There’s a family anecdote about me that I’m not sure whether I actually remember or whether I just remember being told about it lots and lots of times. I was four or five, and we went to St David’s Cathedral, on the very tip of West Wales. When we were there, we were shown the tomb of Giraldus Cambrensis, Gerald of Wales (1146-1223) — whereupon I burst into inconsolable tears. I’d read his book, and I hadn’t known he was dead.
My family thought this was hilarious. My aunt still does. She told Ada this story in the summer when we were in Llandaff cathedral. Ada didn’t think it was funny, or even strange. This is because I still do this, and she does too.
I almost always cry on reaching the end of a biography — though at this point it’s not like I didn’t know Voltaire was dead. But yet, but yet… Emilie du Chatelet is dead too. It’s not shock that brings tears to my eyes. But it is grief. And it is real, even though they’ve been dead for centuries and they were dead this morning too.
Sometimes it feels as if everyone is dead and I have to remind myself that there are many awesome people still alive right now.
But I keep on reading biographies, or worse, collections of letters. Oh my goodness, Petrarch. Petrarch lived through the Black Death, and he lost friend after friend, and then two of his best friends got killed by bandits just outside Florence, and he’d just been writing to them! And eventually I will reach the end of his letters, and I will cry. I’d cry if I saw his grave, too. I’m not crying for Petrarch right now, even though he’s dead right now, because right now I have multiple volumes of his letters to go, so it is as if he’s still alive and still writing them.
I think that’s true in a way, our acts build the future and that’s our legacy, and writers are still alive in their writing. When we went to Shakespeare’s tomb when we were in Stratford in the summer (Greer really wanted to) it was strange, because in the church they were acting as if he was dead, but I knew he was still alive in the theatre. Sometimes the too too solid flesh is the least of it. Voltaire too.
But yet…
I don’t know whether, when, as a little kid, I wept for Giraldus Cambrensis, I understood the distance between the twelfth century and the twentieth century. I did, I think, understand that Gerald was describing a Wales different from the one I lived in, and that times had changed. I think what I didn’t understand was human mortality, that somebody who had been alive when castles and abbeys were new couldn’t still be alive now. I am aware of that now. But I’m still sad about it, and also deeply irritated. Death is a bug. It’s stupid. Why shouldn’t people live eight hundred or a thousand years?

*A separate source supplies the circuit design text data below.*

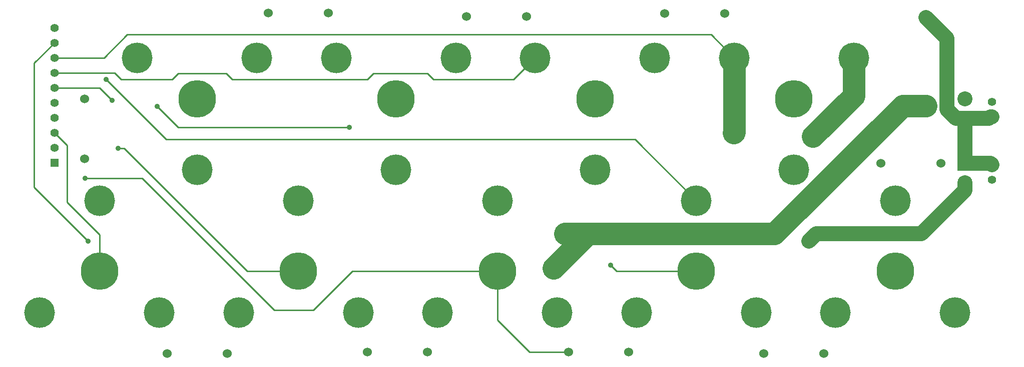
<source format=gbl>
G04 (created by PCBNEW (2013-05-31 BZR 4019)-stable) date 4/29/2014 5:18:13 PM*
%MOIN*%
G04 Gerber Fmt 3.4, Leading zero omitted, Abs format*
%FSLAX34Y34*%
G01*
G70*
G90*
G04 APERTURE LIST*
%ADD10C,0.00393701*%
%ADD11C,0.0708661*%
%ADD12R,0.1X0.1*%
%ADD13C,0.1*%
%ADD14R,0.055X0.055*%
%ADD15C,0.055*%
%ADD16C,0.25*%
%ADD17C,0.204724*%
%ADD18C,0.06*%
%ADD19C,0.035*%
%ADD20C,0.1*%
%ADD21C,0.01*%
%ADD22C,0.15*%
G04 APERTURE END LIST*
G54D10*
G54D11*
X77800Y-24047D03*
X77800Y-29952D03*
G54D12*
X80400Y-30800D03*
G54D13*
X80400Y-29500D03*
G54D12*
X80400Y-33800D03*
G54D13*
X80400Y-35100D03*
G54D14*
X19750Y-33750D03*
G54D15*
X19750Y-32750D03*
X19750Y-31750D03*
X19750Y-30750D03*
X19750Y-29750D03*
X19750Y-28750D03*
X19750Y-27750D03*
X19750Y-26750D03*
X19750Y-25750D03*
X19750Y-24750D03*
G54D16*
X49250Y-41000D03*
G54D17*
X53226Y-43755D03*
X45273Y-43755D03*
X49250Y-36275D03*
G54D16*
X36000Y-41000D03*
G54D17*
X39976Y-43755D03*
X32023Y-43755D03*
X36000Y-36275D03*
G54D16*
X22750Y-41000D03*
G54D17*
X26726Y-43755D03*
X18773Y-43755D03*
X22750Y-36275D03*
G54D16*
X29250Y-29500D03*
G54D17*
X25273Y-26744D03*
X33226Y-26744D03*
X29250Y-34224D03*
G54D16*
X42500Y-29500D03*
G54D17*
X38523Y-26744D03*
X46476Y-26744D03*
X42500Y-34224D03*
G54D16*
X55750Y-29500D03*
G54D17*
X51773Y-26744D03*
X59726Y-26744D03*
X55750Y-34224D03*
G54D16*
X69000Y-29500D03*
G54D17*
X65023Y-26744D03*
X72976Y-26744D03*
X69000Y-34224D03*
G54D16*
X75750Y-41000D03*
G54D17*
X79726Y-43755D03*
X71773Y-43755D03*
X75750Y-36275D03*
G54D16*
X62500Y-41000D03*
G54D17*
X66476Y-43755D03*
X58523Y-43755D03*
X62500Y-36275D03*
G54D18*
X54000Y-46400D03*
X58000Y-46400D03*
X44600Y-46400D03*
X40600Y-46400D03*
X31250Y-46500D03*
X27250Y-46500D03*
X21750Y-33500D03*
X21750Y-29500D03*
X34000Y-23750D03*
X38000Y-23750D03*
X60400Y-23800D03*
X64400Y-23800D03*
X74800Y-33800D03*
X78800Y-33800D03*
X71000Y-46500D03*
X67000Y-46500D03*
X47200Y-24000D03*
X51200Y-24000D03*
G54D14*
X82200Y-30700D03*
G54D15*
X82200Y-29700D03*
G54D14*
X82200Y-33900D03*
G54D15*
X82200Y-34900D03*
G54D19*
X22000Y-39000D03*
X56800Y-40600D03*
X70250Y-32000D03*
X65000Y-31750D03*
X39400Y-31400D03*
X26600Y-30000D03*
X23600Y-29600D03*
X24000Y-32800D03*
X21800Y-34800D03*
X53000Y-40800D03*
X53750Y-38500D03*
X23200Y-28200D03*
X70000Y-39000D03*
X71250Y-38500D03*
G54D20*
X80400Y-33800D02*
X82100Y-33800D01*
X82100Y-33800D02*
X82200Y-33900D01*
X82200Y-30700D02*
X82100Y-30700D01*
X82000Y-30800D02*
X80400Y-30800D01*
X82100Y-30700D02*
X82000Y-30800D01*
X80400Y-30800D02*
X79800Y-30800D01*
X79200Y-25447D02*
X77800Y-24047D01*
X79200Y-30200D02*
X79200Y-25447D01*
X79800Y-30800D02*
X79200Y-30200D01*
X80400Y-33800D02*
X80400Y-30800D01*
G54D21*
X62500Y-41000D02*
X57200Y-41000D01*
X18400Y-27100D02*
X19750Y-25750D01*
X18400Y-35400D02*
X18400Y-27100D01*
X22000Y-39000D02*
X18400Y-35400D01*
X57200Y-41000D02*
X56800Y-40600D01*
X19750Y-26750D02*
X23050Y-26750D01*
X63479Y-25200D02*
X65023Y-26744D01*
X24600Y-25200D02*
X63479Y-25200D01*
X23050Y-26750D02*
X24600Y-25200D01*
G54D22*
X72976Y-29273D02*
X72976Y-26744D01*
X70250Y-32000D02*
X72976Y-29273D01*
X65023Y-31726D02*
X65023Y-26744D01*
X65000Y-31750D02*
X65023Y-31726D01*
G54D21*
X19750Y-28750D02*
X22750Y-28750D01*
X28000Y-31400D02*
X39400Y-31400D01*
X26600Y-30000D02*
X28000Y-31400D01*
X22750Y-28750D02*
X23600Y-29600D01*
X22750Y-41000D02*
X22750Y-38550D01*
X20600Y-32600D02*
X19750Y-31750D01*
X20600Y-36400D02*
X20600Y-32600D01*
X22750Y-38550D02*
X20600Y-36400D01*
X32600Y-41000D02*
X36000Y-41000D01*
X24400Y-32800D02*
X32600Y-41000D01*
X24000Y-32800D02*
X24400Y-32800D01*
X54000Y-46400D02*
X51400Y-46400D01*
X49250Y-44250D02*
X49250Y-41000D01*
X51400Y-46400D02*
X49250Y-44250D01*
X39600Y-41000D02*
X49250Y-41000D01*
X37000Y-43600D02*
X39600Y-41000D01*
X34400Y-43600D02*
X37000Y-43600D01*
X25600Y-34800D02*
X34400Y-43600D01*
X21800Y-34800D02*
X25600Y-34800D01*
G54D22*
X55300Y-38500D02*
X55400Y-38500D01*
X53000Y-40800D02*
X55300Y-38500D01*
X77800Y-29952D02*
X76247Y-29952D01*
X67700Y-38500D02*
X55400Y-38500D01*
X76247Y-29952D02*
X67700Y-38500D01*
X55400Y-38500D02*
X53750Y-38500D01*
G54D20*
X80400Y-35100D02*
X80400Y-35600D01*
X80400Y-35600D02*
X77500Y-38500D01*
X77500Y-38500D02*
X71250Y-38500D01*
G54D21*
X58424Y-32200D02*
X62500Y-36275D01*
X27200Y-32200D02*
X58424Y-32200D01*
X23200Y-28200D02*
X27200Y-32200D01*
G54D20*
X70500Y-38500D02*
X71250Y-38500D01*
X70000Y-39000D02*
X70500Y-38500D01*
G54D21*
X19750Y-27750D02*
X23750Y-27750D01*
X50317Y-28200D02*
X51773Y-26744D01*
X45000Y-28200D02*
X50317Y-28200D01*
X44600Y-27800D02*
X45000Y-28200D01*
X41000Y-27800D02*
X44600Y-27800D01*
X40600Y-28200D02*
X41000Y-27800D01*
X31600Y-28200D02*
X40600Y-28200D01*
X31200Y-27800D02*
X31600Y-28200D01*
X28000Y-27800D02*
X31200Y-27800D01*
X27600Y-28200D02*
X28000Y-27800D01*
X24200Y-28200D02*
X27600Y-28200D01*
X23750Y-27750D02*
X24200Y-28200D01*
M02*

</source>
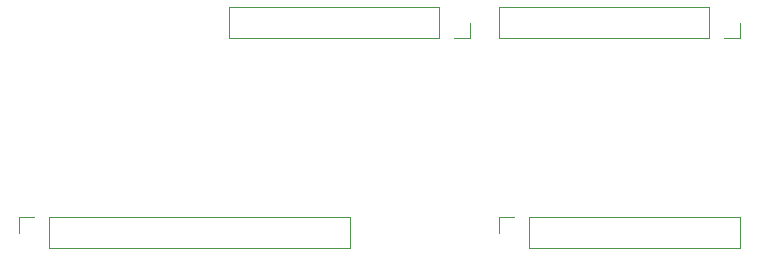
<source format=gbr>
%TF.GenerationSoftware,KiCad,Pcbnew,(5.1.10-1-10_14)*%
%TF.CreationDate,2021-12-11T09:19:18-05:00*%
%TF.ProjectId,control-unit,636f6e74-726f-46c2-9d75-6e69742e6b69,rev?*%
%TF.SameCoordinates,Original*%
%TF.FileFunction,Legend,Bot*%
%TF.FilePolarity,Positive*%
%FSLAX46Y46*%
G04 Gerber Fmt 4.6, Leading zero omitted, Abs format (unit mm)*
G04 Created by KiCad (PCBNEW (5.1.10-1-10_14)) date 2021-12-11 09:19:18*
%MOMM*%
%LPD*%
G01*
G04 APERTURE LIST*
%ADD10C,0.120000*%
G04 APERTURE END LIST*
D10*
%TO.C,J4*%
X167834000Y-81086000D02*
X167834000Y-78426000D01*
X185674000Y-81086000D02*
X167834000Y-81086000D01*
X185674000Y-78426000D02*
X167834000Y-78426000D01*
X185674000Y-81086000D02*
X185674000Y-78426000D01*
X186944000Y-81086000D02*
X188274000Y-81086000D01*
X188274000Y-81086000D02*
X188274000Y-79756000D01*
%TO.C,J3*%
X144974000Y-81086000D02*
X144974000Y-78426000D01*
X162814000Y-81086000D02*
X144974000Y-81086000D01*
X162814000Y-78426000D02*
X144974000Y-78426000D01*
X162814000Y-81086000D02*
X162814000Y-78426000D01*
X164084000Y-81086000D02*
X165414000Y-81086000D01*
X165414000Y-81086000D02*
X165414000Y-79756000D01*
%TO.C,J2*%
X155254000Y-96206000D02*
X155254000Y-98866000D01*
X129794000Y-96206000D02*
X155254000Y-96206000D01*
X129794000Y-98866000D02*
X155254000Y-98866000D01*
X129794000Y-96206000D02*
X129794000Y-98866000D01*
X128524000Y-96206000D02*
X127194000Y-96206000D01*
X127194000Y-96206000D02*
X127194000Y-97536000D01*
%TO.C,J1*%
X188274000Y-96206000D02*
X188274000Y-98866000D01*
X170434000Y-96206000D02*
X188274000Y-96206000D01*
X170434000Y-98866000D02*
X188274000Y-98866000D01*
X170434000Y-96206000D02*
X170434000Y-98866000D01*
X169164000Y-96206000D02*
X167834000Y-96206000D01*
X167834000Y-96206000D02*
X167834000Y-97536000D01*
%TD*%
M02*

</source>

Also, when people talk abour genealogy and looking up their ancestors, although their ancestors always sound really cool, I am never even slightly moved to look up mine. I have enough relations already. Why would I want more? They’d only laugh at me. I’d rather have Giraldus Cambrensis.
Books obliquely recommended in this post:
Giraldus Cambrensis Journey Through Wales.
David Bodanis Passionate Minds.
Petrarch Familiar Letters (available in 3 volumes, of which I have just started the second).
Voltaire Philosophical Dictionary (Definitely the best place to start with Voltaire. It’s funny and warm.)